“This is the first day of my participation in the Gwen Challenge in November. See details of the event: The last Gwen Challenge in 2021”.

Topic describes

This is 575 on LeetCode. Divide the candy. The difficulty is easy.

Tag: “Greedy.”

Given an even-length array in which different numbers represent different types of candy, each number represents a candy. You need to divide the candy equally between one brother and one sister.

Returns the maximum number of types of candy your sister can get.

Example 1:

[1,1,2,2,3] there are two of each kind of candies Optimal allocation: younger sister gets [1,2,3], younger brother also gets [1,2,3]. This gives her the most variety of sweets.Copy the code

Example 2:

Sister has two different kinds of candies, the brother has only one This maximizes the number of sweets available to the younger sister.Copy the code

Note:

  • The array has a length of [2, 10,000] and is determined to be even.
  • The numbers in the array are in the range [-100,000, 100,000].

greedy

Since the problem specifies an even number of sweets, NNN, it must be possible to divide the sweets equally into two pieces, each fixed at n2\frac{n}{2}2n.

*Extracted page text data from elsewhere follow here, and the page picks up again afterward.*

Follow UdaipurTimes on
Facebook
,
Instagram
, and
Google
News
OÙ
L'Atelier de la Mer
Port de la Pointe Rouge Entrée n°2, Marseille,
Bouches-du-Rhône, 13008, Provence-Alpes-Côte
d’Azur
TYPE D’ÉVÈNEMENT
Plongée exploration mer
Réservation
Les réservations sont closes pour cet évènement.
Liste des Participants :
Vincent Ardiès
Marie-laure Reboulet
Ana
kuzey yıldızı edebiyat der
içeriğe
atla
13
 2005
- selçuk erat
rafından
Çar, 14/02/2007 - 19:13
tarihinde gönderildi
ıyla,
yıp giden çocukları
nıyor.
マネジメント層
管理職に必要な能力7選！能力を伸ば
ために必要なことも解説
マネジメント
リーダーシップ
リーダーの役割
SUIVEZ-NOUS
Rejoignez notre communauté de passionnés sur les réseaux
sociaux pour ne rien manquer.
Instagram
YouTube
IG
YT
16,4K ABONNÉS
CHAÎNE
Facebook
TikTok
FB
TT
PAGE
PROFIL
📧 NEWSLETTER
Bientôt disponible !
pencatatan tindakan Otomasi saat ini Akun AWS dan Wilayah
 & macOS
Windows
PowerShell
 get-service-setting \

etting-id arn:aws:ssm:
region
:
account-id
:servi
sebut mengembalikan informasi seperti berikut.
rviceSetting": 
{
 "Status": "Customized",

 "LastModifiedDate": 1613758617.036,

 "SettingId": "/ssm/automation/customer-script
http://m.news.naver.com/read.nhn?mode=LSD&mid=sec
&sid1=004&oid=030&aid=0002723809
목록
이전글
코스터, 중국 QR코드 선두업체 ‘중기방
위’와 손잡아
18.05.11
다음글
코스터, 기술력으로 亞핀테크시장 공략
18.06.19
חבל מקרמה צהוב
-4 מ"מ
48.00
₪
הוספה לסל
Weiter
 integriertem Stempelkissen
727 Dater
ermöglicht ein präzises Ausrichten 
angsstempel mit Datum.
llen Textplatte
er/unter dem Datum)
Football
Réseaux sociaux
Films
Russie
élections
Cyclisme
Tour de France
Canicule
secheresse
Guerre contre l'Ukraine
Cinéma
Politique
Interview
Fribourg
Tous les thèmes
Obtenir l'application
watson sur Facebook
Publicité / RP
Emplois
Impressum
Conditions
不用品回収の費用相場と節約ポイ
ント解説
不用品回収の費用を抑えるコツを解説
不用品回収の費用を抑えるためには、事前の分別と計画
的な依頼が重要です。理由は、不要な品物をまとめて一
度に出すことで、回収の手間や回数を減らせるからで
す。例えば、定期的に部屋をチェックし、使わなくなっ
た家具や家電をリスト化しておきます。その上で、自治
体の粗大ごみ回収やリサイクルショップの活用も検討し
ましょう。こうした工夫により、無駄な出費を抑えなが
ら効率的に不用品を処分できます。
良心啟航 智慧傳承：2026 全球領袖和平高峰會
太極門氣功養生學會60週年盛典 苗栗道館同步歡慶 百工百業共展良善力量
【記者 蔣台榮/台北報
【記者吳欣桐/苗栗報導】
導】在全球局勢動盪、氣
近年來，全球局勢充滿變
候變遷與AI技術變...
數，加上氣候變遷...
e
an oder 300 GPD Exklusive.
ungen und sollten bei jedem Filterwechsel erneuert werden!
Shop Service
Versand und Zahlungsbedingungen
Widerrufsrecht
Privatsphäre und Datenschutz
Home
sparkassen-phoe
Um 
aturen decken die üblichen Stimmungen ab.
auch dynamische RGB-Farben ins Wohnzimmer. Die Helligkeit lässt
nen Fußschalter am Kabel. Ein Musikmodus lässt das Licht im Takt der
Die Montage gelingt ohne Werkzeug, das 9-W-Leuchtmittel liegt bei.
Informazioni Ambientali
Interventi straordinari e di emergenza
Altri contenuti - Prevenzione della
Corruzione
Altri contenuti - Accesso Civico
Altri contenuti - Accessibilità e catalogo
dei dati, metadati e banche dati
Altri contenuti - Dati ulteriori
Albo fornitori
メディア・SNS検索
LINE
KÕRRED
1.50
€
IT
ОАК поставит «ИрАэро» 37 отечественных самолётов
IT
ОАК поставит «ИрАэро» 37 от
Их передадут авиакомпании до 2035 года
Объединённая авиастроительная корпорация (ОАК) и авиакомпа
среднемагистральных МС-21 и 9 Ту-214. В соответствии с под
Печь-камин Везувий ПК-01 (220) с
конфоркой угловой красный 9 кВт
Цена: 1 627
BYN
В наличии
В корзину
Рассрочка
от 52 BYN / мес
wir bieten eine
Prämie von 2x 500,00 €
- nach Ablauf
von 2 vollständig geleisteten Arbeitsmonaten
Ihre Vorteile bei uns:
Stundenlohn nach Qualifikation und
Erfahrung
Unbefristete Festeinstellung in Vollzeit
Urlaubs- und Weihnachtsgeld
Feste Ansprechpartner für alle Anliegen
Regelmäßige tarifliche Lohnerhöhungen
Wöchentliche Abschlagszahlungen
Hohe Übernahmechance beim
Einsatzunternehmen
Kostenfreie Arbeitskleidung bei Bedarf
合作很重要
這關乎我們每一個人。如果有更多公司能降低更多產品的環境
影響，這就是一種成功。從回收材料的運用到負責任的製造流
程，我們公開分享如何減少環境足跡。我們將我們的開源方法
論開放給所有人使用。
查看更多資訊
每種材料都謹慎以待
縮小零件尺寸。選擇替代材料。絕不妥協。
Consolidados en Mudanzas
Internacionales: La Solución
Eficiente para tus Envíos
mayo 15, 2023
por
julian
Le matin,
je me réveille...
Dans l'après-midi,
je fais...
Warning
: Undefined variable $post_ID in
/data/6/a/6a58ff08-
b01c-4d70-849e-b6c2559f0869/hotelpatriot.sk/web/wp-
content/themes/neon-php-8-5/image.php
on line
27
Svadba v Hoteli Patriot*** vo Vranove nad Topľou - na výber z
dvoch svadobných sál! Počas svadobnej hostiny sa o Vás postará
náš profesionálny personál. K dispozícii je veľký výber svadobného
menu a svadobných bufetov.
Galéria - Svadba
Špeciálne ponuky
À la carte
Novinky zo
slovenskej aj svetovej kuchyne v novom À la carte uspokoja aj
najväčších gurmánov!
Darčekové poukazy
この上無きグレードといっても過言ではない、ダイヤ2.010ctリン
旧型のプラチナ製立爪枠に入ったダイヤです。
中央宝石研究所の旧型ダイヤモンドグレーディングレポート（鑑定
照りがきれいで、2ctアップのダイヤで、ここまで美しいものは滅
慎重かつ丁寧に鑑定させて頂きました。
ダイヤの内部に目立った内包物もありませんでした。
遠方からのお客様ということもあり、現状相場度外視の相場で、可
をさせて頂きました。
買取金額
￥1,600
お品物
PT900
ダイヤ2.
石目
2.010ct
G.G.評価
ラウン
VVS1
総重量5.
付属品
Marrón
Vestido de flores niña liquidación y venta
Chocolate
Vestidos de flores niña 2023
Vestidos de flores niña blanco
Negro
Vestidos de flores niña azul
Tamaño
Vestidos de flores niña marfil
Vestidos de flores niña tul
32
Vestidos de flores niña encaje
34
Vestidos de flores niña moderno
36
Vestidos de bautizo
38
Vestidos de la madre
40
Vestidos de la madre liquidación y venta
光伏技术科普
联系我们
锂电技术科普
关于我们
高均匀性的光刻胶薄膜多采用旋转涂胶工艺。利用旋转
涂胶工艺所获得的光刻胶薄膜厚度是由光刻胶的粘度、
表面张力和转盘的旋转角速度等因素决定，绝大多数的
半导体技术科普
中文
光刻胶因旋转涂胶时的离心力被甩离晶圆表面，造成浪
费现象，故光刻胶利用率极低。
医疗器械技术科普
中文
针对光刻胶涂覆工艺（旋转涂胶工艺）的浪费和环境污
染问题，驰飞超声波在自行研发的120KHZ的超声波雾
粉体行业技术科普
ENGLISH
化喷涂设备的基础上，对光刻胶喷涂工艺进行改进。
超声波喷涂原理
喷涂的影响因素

Assuming that the number of confectionery types is MMM, the maximum number of confectionery types in a single serving can be min⁡(m,n2)\min(m, \frac{n}{2})min(m,2n).

You can use “case by case discussion” to prove:

  1. M >n2m > \frac{n}{2}m>2n: The type of candy is greater than the number of candy in a single serving. At this point, n2\frac{n}{2}2n types of sweets can be found from the MMM type of sweets, and the maximum number of types available is n2\frac{n}{2}2n.

  2. M =n2m = \frac{n}{2}m=2n: The type of candy is equal to the number of candies in a single serving. In the same way, different types of n2\frac{n}{2}2n can be found from the MMM candy. The maximum number of types available is m=n2m = \frac{n}{2}m=2n.

  3. M

In conclusion, regardless of the relationship between the number of candy types and the number of candies per serving, the maximum number of candy types we can obtain is min⁡(m,n2)\min(m, \frac{n}{2})min(m,2n).

Code:

class Solution {
    public int distributeCandies(int[] candyType) {
        Set<Integer> set = new HashSet<>();
        for (int i : candyType) set.add(i);
        return Math.min(candyType.length / 2, set.size()); }}Copy the code
  • Time complexity: O(n)O(n)O(n)
  • Space complexity: O(n)O(n)O(n)

The last

This is the No.575 of our “Brush through LeetCode” series, which started on 2021/01/01. There are 1916 topics in LeetCode by the start date, some of which have locks, we will first finish all the topics without locks.

In this series of articles, in addition to explaining how to solve the problem, I will also present the most concise code possible. If a general solution is involved, the corresponding code template will also be used.

In order to facilitate the students to debug and submit the code on the computer, I set up the relevant warehouse: github.com/SharingSour… .

In the repository, you’ll see links to the series of articles, the corresponding code for the series of articles, the LeetCode source links, and other preferred solutions.